Предложенный отрывок:
^^^^

В 1336 году прибыло из Германии до двухсот князей, графов и простых рыцарей в Тевтонский орден с благочестивой целью – мечом крестить литовцев в латинство. И вот магистр ордена устроил для дорогих гостей род большой охоты на язычников и с сильным отрядом осадил замок Пиллене, в котором заперлось до четырех тысяч литовцев с женами и детьми, под начальством местного князька Маргера.
Литовцы защищались отчаянно, и немцы никак не могли взять замок, пока одному рыцарю не пришла мысль зажечь его деревянные стены посредством стрел, обмокнутых в горючий состав. Это удалось, и замок запылал во многих местах. Тогда осажденные, видя, что спасения нет, решили умереть все до единого. Они сложили огромный костер и сожгли на нем все свое имущество; потом начали избивать отцы своих детей, мужья своих жен и бросать их в тот же костер. Затем литовские мужи разделились по двое и один другому вонзали мечи прямо в грудь. Оставшиеся еще в живых протягивали свои шеи под топор одной старой жрицы; наконец, исполнив свое дело, и она бросилась в пламя; все это совершалось под наблюдением Маргера; когда же избиение окончилось, он заколол собственную жену, скрытую им в подземелье замка, а потом покончил и с собою.
Конечно, при такой необыкновенной ревности к язычеству со стороны своего народа Гедимину было затруднительно самому креститься, но лично он имел двух русских православных жен (Ольгу и Еву) и не препятствовал детям не только устраивать христианские браки, но и креститься.

^^^^

Что сделать:
• 1. Пожалуйста, перечислите все личные имена людей, которые встречаются в отрывке о Пиллене.
• 2. Продолжите отрывок о Пиллене, начав сразу после его последнего предложения.
Записи, приведённые далее, взяты из другого источника.

^^^^

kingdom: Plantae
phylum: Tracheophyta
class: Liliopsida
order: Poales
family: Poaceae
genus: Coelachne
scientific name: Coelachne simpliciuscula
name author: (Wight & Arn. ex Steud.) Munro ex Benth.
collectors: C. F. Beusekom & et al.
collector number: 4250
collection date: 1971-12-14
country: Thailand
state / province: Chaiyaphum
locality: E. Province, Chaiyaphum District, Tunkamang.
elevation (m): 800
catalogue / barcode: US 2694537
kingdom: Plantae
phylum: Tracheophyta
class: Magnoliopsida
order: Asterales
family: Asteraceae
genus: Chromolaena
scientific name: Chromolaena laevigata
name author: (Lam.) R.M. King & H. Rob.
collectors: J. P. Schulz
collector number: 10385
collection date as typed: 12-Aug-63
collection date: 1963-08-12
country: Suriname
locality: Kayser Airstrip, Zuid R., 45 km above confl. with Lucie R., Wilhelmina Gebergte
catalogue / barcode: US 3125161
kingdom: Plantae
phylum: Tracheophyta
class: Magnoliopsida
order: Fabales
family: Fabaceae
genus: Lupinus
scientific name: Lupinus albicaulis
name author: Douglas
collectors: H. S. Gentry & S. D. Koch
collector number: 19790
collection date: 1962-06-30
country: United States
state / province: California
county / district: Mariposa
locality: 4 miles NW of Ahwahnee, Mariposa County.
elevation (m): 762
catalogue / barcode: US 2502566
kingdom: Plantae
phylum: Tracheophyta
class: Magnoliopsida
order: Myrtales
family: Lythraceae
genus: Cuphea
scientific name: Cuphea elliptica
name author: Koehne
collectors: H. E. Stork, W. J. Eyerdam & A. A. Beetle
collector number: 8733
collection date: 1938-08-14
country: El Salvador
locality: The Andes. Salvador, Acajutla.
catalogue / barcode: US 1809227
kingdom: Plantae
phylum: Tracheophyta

^^^^

Ответы по заданиям:
• 1. Маргер, Гедимин, Ольга, Ева

• 2.
При этом в деле устройства браков своих детей Гедимин проявил необыкновенное искусство, приобретя ряд родственных связей, посредством которых он или подготовлял присоединение к Литве новых русских областей, или получал важных союзников. Своего сына Ольгерда он женил на Марии Ярославне, дочери витебского князя, не имевшего сыновей, почему Ольгерд и получил впоследствии Витебск; другого сына Любарта он женил на внучке Юрия Львовича, князя галицко-волынского, одну свою дочь Айгусту он выдал за старшего сына Иоанна Калиты Симеона, другую – за Димитрия Михайловича Грозные Очи, убитого в Орде, третью – за Казимира Великого, короля Польского, а четвертую – за того Болеслава-Юрия, который был последним князем галицко-волынским и отравлен в 1340 году.
Сам Гедимин умер в 1341 году, так же как и Иоанн Калита. Он был убит при осаде одного немецкого замка. Сыновья свезли его тело в Вильно, и оно было торжественно сожжено вместе с конем, любимым слугою и тремя пленными немцами, по литовскому обычаю, схожему с древнерусскими и скифскими.
Таким образом, одновременно с собиранием Руси, начавшимся на северо-востоке – под рукой Москвы, шло уже сильное собирание западной и южной Руси – Литвой. Конечно, эти две силы должны были весьма скоро столкнуться между собою из-за пограничных друг к другу областей.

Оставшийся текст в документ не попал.